Seven months ago, the Texas House of Representatives and State Senate unanimously voted for hemp legalization. That decision is having major repercussions on the way the state prosecutes marijuana possession, mainly because law enforcement has very limited resources when it comes to knowing the difference between marijuana and hemp.
The very month that Governor Greg Abbot signed hemp legalization bill HB 1325 into effect, complications became apparent. In Tarrant, Texas’ third most populous county, the district attorney immediately dismissed 235 marijuana cases. His staff had no way of determining whether the individuals who had been charged had been carrying marijuana with over 0.3 percent THC, the state of Texas’ definitional limit for hemp.
There was no allowance in HB 1325 made for additional crime lab funding. So after the hemp bill, court data shows that the number of marijuana-related cases dropped sharply. In the early months of 2019, law enforcement was processing some 5,600 cases a month. After the passage of HB 1325, that number was halved. In November, only 2,000 cases were filed.
Not everyone thinks that’s a bad thing.
“It means that there are fewer Texans that are getting slapped with a criminal record for marijuana possession, something that is already legal in other states,” said Rice University’s Baker Institute for Public Policy drug policy fellow Katharine Harris.
A Testy Subject
You can’t figure out THC percentage in cannabis by eyeballing it. Texas police agencies don’t currently have the technology to conduct necessary tests, so to prosecute people for marijuana possession, they must send the drug that was involved in the arrest to a private lab.
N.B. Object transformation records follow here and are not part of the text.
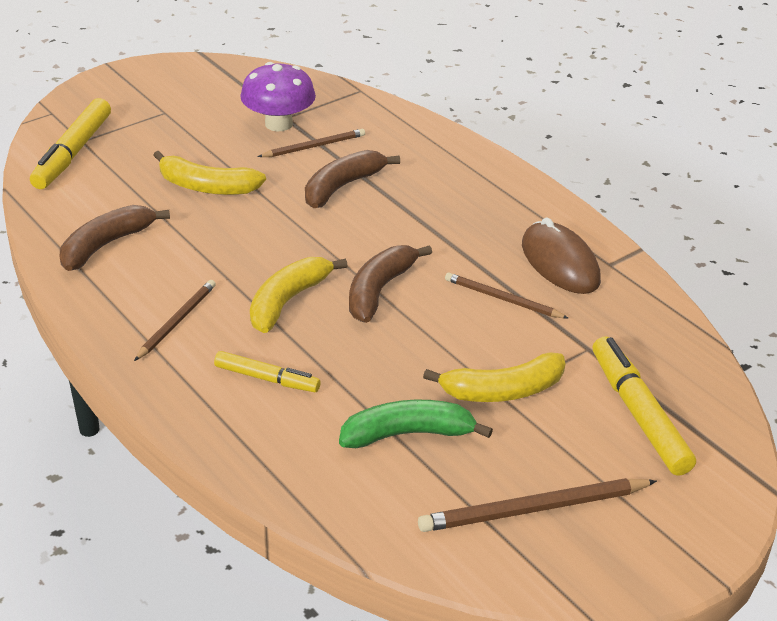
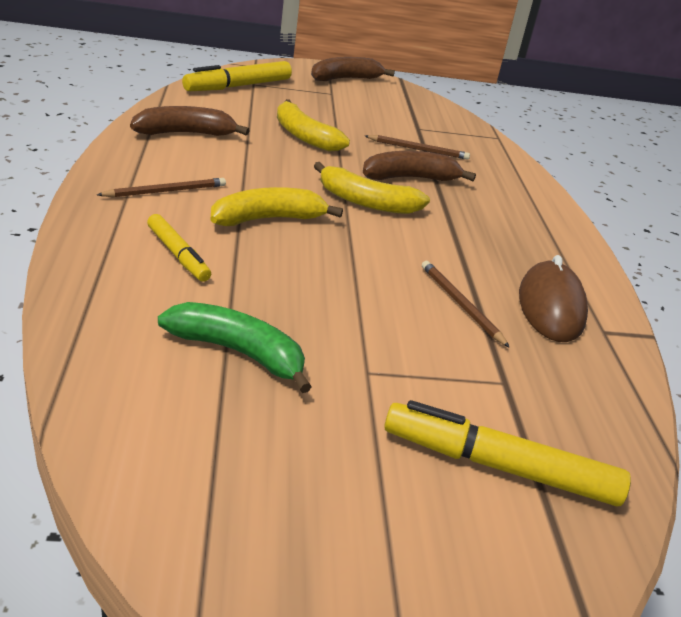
camera: 30 degrees right, 5 degrees down
purple mushroom [240,62,316,131] -> none
brown banana [349,245,432,323] -> brown banana moved to [311,57,395,81]
brown pencil [418,478,657,532] -> none
yellow banana [423,352,565,402] -> yellow banana moved to [314,162,430,214]
yellow marker [592,336,696,476] -> yellow marker turned 90 degrees counterclockwise [384,400,631,507]

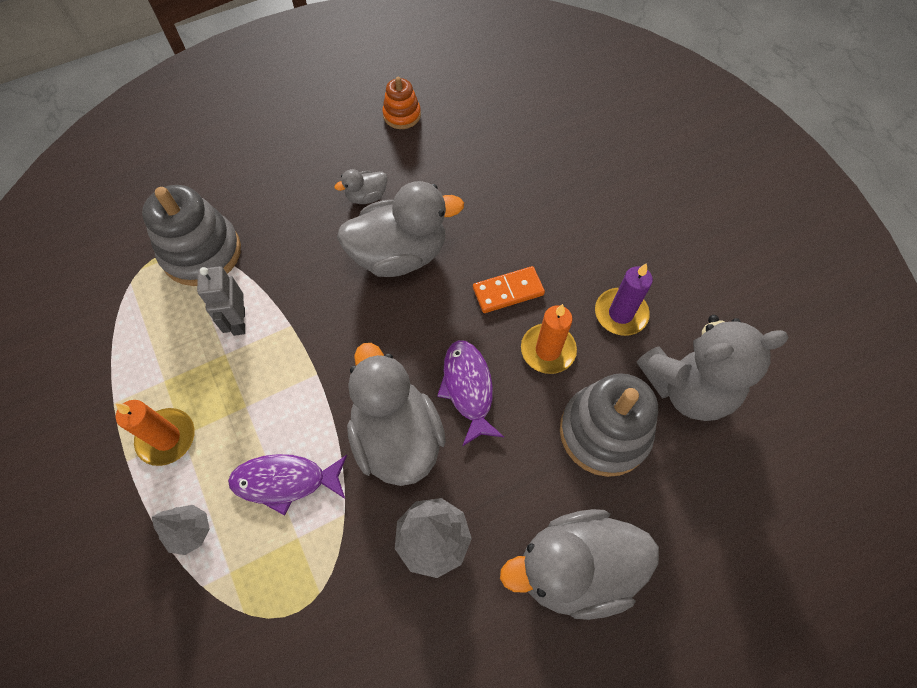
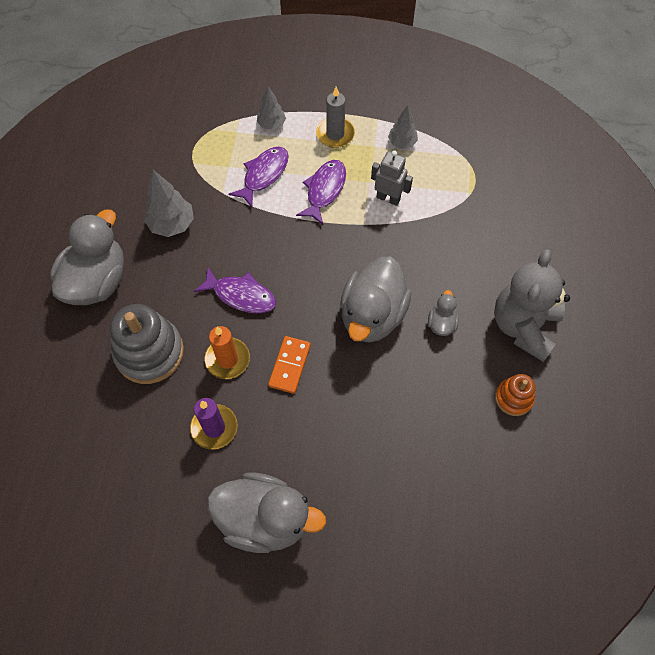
camera: 125 degrees right, 0 degrees up
orange candle [116,400,195,466] -> grey candle [316,86,355,148]
grey stacking toy [142,185,241,286] -> none
grey duck [347,343,446,486] -> grey duck moved to [207,472,326,553]
grey teddy bear [637,315,789,421] -> grey teddy bear moved to [494,249,570,362]
none -> purple fish [296,160,346,225]
none -> grey tree [388,105,418,149]

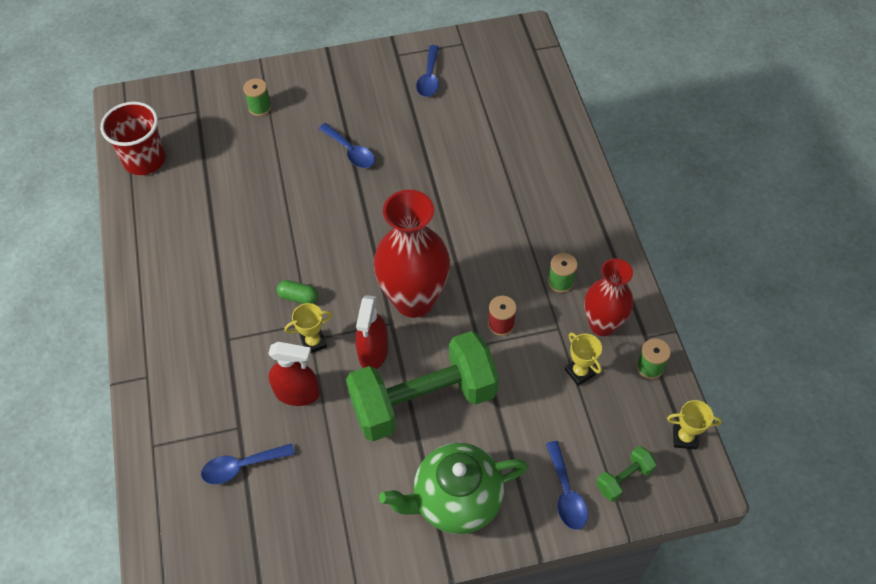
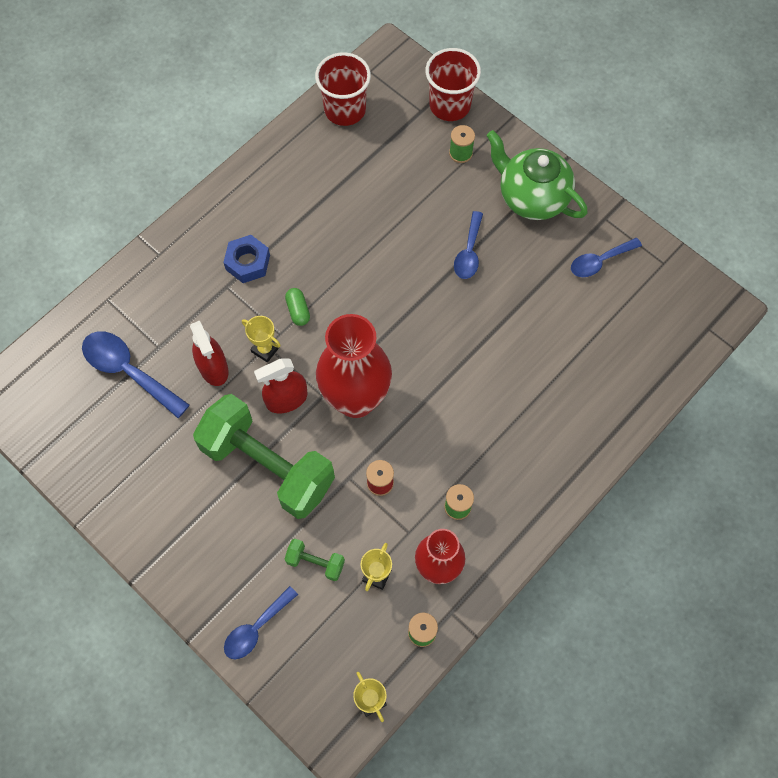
camera: 55 degrees right, 10 degrees up
blue spoon [201,443,295,484] -> blue spoon [82,331,190,418], size x1.54
green teapot [379,443,528,534] -> green teapot moved to [487,130,587,220]
green dumbbell [596,446,657,502] -> green dumbbell moved to [285,539,345,581]
none -> blue nut [223,235,270,283]
none -> red cup [425,48,481,121]

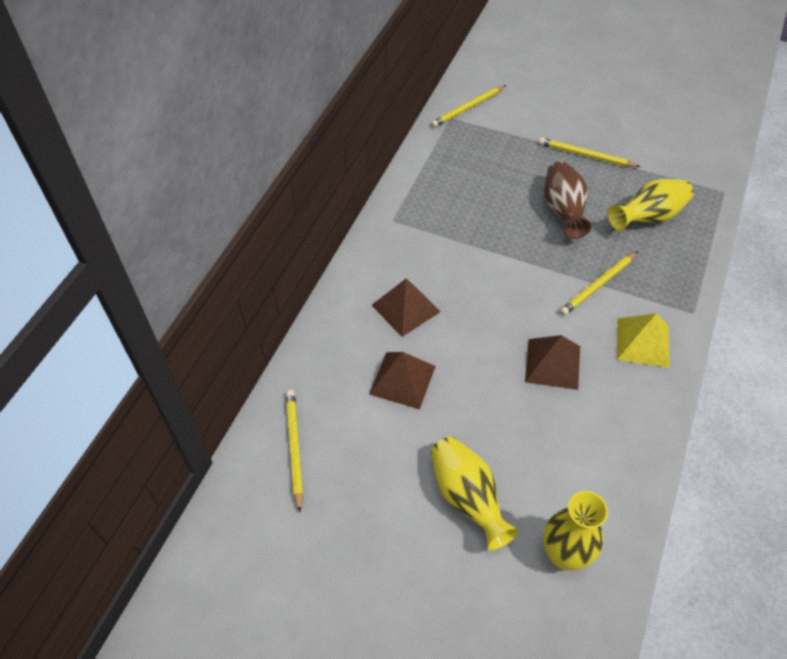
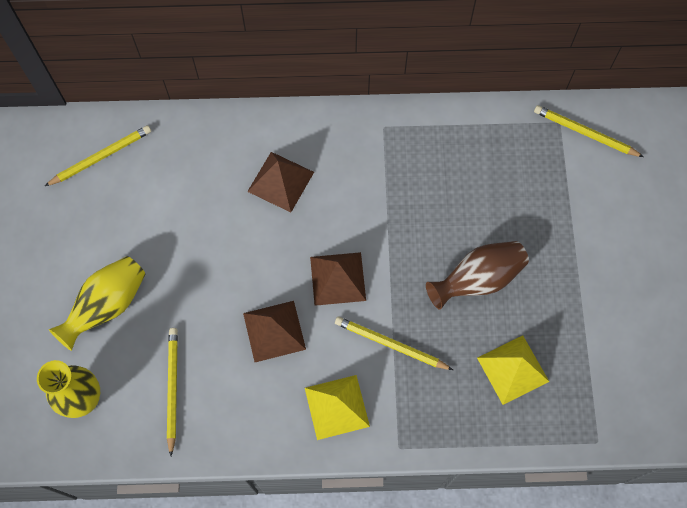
camera: 65 degrees right, 15 degrees up
brown pyramid [369,352,436,409] -> brown pyramid moved to [310,252,366,306]
yellow pencil [539,138,640,167] -> yellow pencil moved to [167,328,178,456]
yellow vase [608,179,694,231] -> yellow pyramid [477,335,549,405]

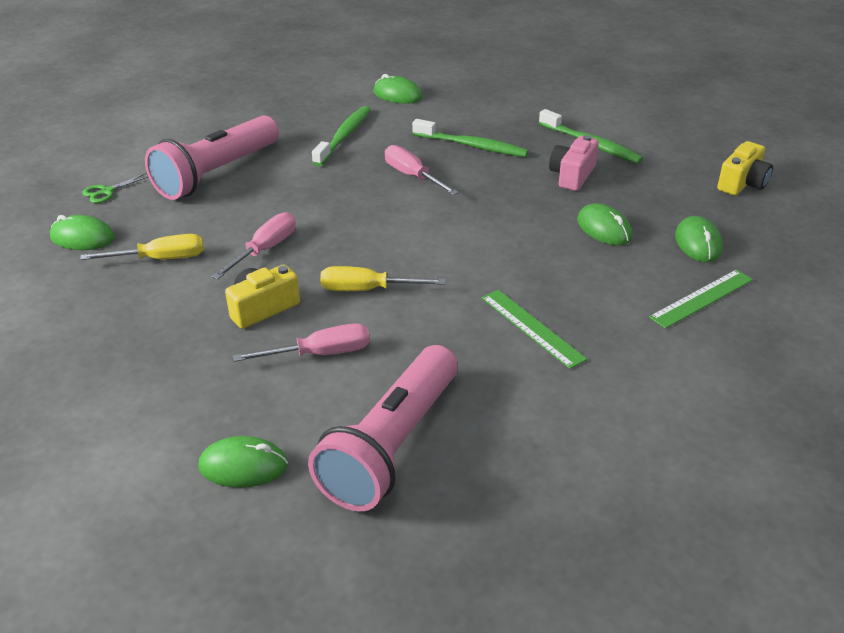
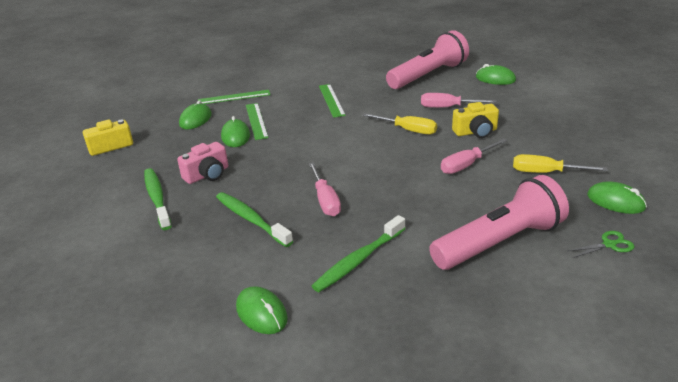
camera: 155 degrees left, 5 degrees down
none -> green ruler [246,103,268,140]

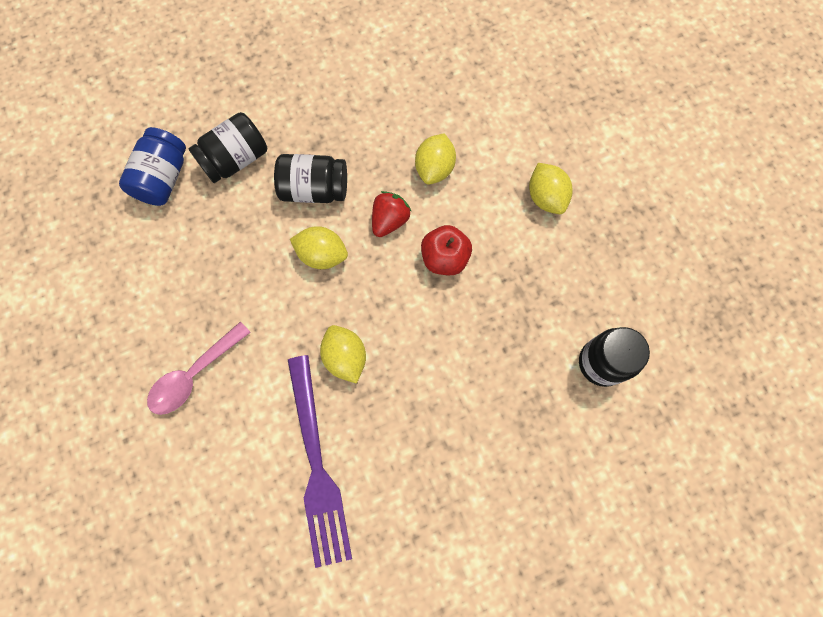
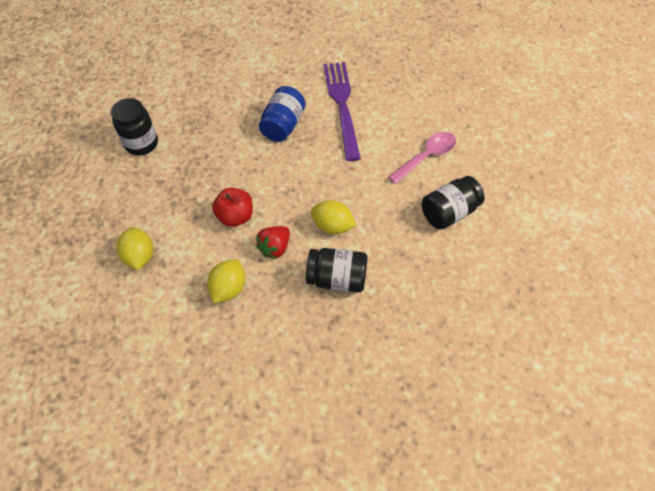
camera: 175 degrees left, 15 degrees down
blue jar [119,127,186,206] -> blue jar moved to [259,86,305,142]
black jar [189,112,267,183] -> black jar moved to [422,176,485,230]
yellow lemon [320,325,366,384] -> none

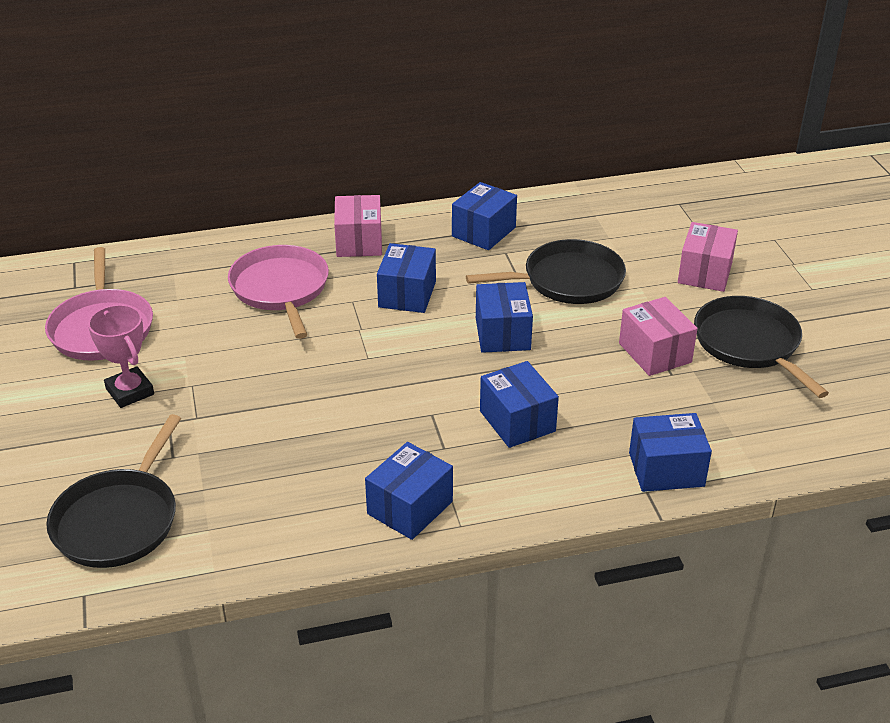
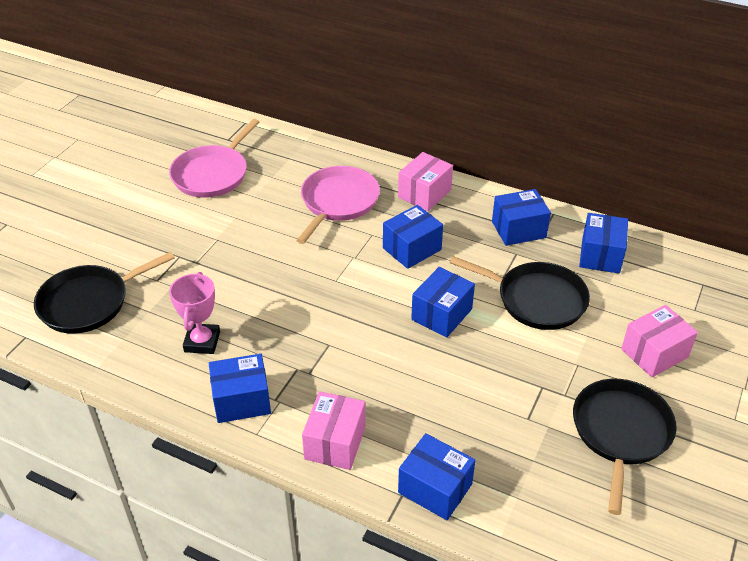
camera: 40 degrees right, 5 degrees up
pink trophy [88,305,154,408] -> pink trophy moved to [169,272,220,354]
blue box [480,361,559,448] -> blue box moved to [579,213,628,273]
pink box [619,297,698,376] -> pink box moved to [302,391,366,470]

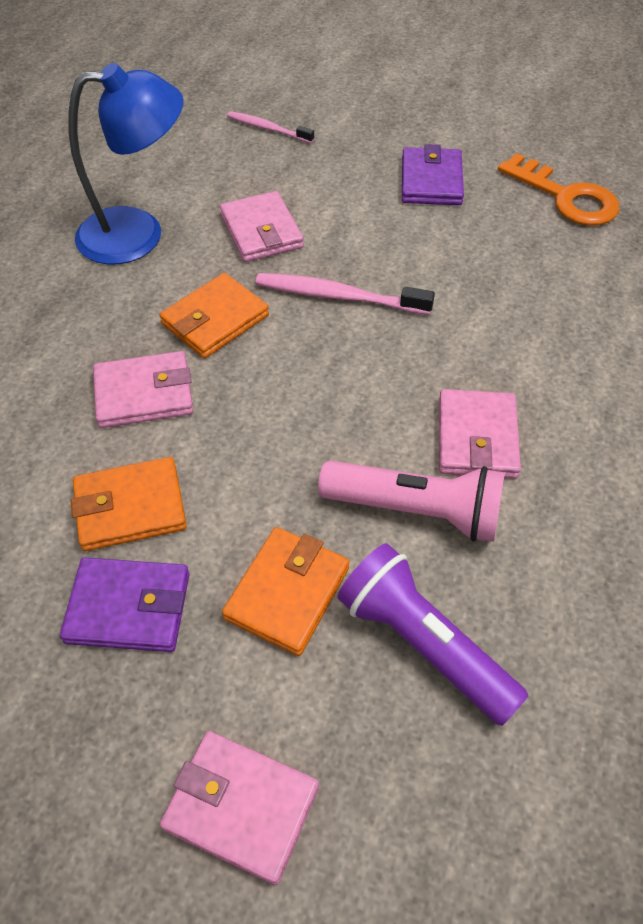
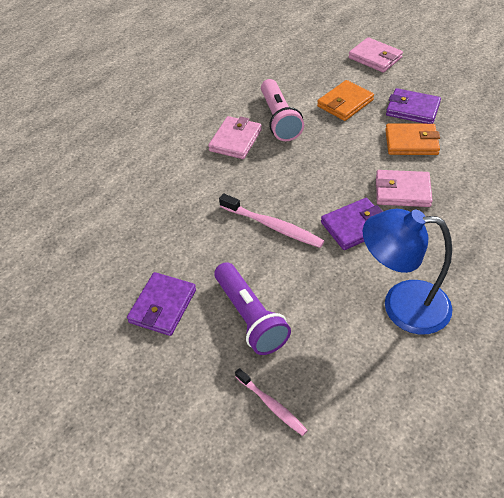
camera: 160 degrees left, 5 degrees down
orange wallet [159,273,269,358] -> purple wallet [321,198,383,250]
pink wallet [220,191,304,262] -> none
pink flashlight [318,460,505,542] -> pink flashlight turned 135 degrees counterclockwise [261,79,304,141]
purple flashlight [338,543,529,726] -> purple flashlight moved to [214,262,291,355]
orange key [498,153,619,226] -> none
Some cities have decided prosecuting marijuana cases was worth the additional cost. In North Texas, Frisco, and Plano — where the city council earmarked special funds for the process — authorities say that all potential cannabis-related crimes continued to be prosecuted, often involving a cost of hundreds of dollars per test.
Elsewhere in Texas jurisdictions unable to shoulder the financial burden of such tests, authorities have sent cannabis to be tested to the Department of Public Safety in the hopes that they will be reviewed when the DPS’ new testing procedures are set.
The new testing procedures will be able to determine if seized marijuana flower — but not vaporizer cartridges or edibles — clock in at over two percent THC, a limit that authorities acknowledge does not match the state’s cutoff between marijuana and hemp, but will still be useful for law enforcement. The DPS says the new procedures will be announced within the next month.
Some are concerned about the potential backlog of cases that will await the eventual implementation of these new tests.
“One decision for prosecutors and law enforcement agencies and the labs is: How do they triage these cases to focus on the most important ones?” said director of governmental relations for the Texas District and County Attorneys Association Sharon Edmonds.
The question seems worth addressing, as many acknowledge that marijuana legalization may still be years away in the state, where some 38 percent of residents say they would be in favor of striking recreational and medicinal cannabis altogether.